• _To-do item_: Images aside, the whole listing should be written out word for word.

• _Given records_:

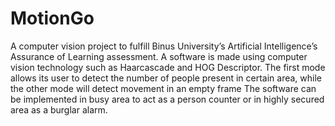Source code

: # MotionGo
A computer vision project to fulfill Binus University’s Artificial Intelligence’s Assurance of Learning assessment. A software is made using computer vision technology such as Haarcascade and HOG Descriptor. The first mode allows its user to detect the number of people present in certain area, while the other mode will detect movement in an empty frame The software can be implemented in busy area to act as a person counter or in highly secured area as a burglar alarm.

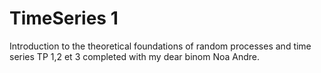 # TimeSeries 1
Introduction to the theoretical foundations of random processes and time series
TP 1,2 et 3 completed with my dear binom Noa Andre.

• _Solution to this problem_:
Source code

: # MotionGo
A computer vision project to fulfill Binus University’s Artificial Intelligence’s Assurance of Learning assessment. A software is made using computer vision technology such as Haarcascade and HOG Descriptor. The first mode allows its user to detect the number of people present in certain area, while the other mode will detect movement in an empty frame The software can be implemented in busy area to act as a person counter or in highly secured area as a burglar alarm.

 # TimeSeries 1
Introduction to the theoretical foundations of random processes and time series
TP 1,2 et 3 completed with my dear binom Noa Andre.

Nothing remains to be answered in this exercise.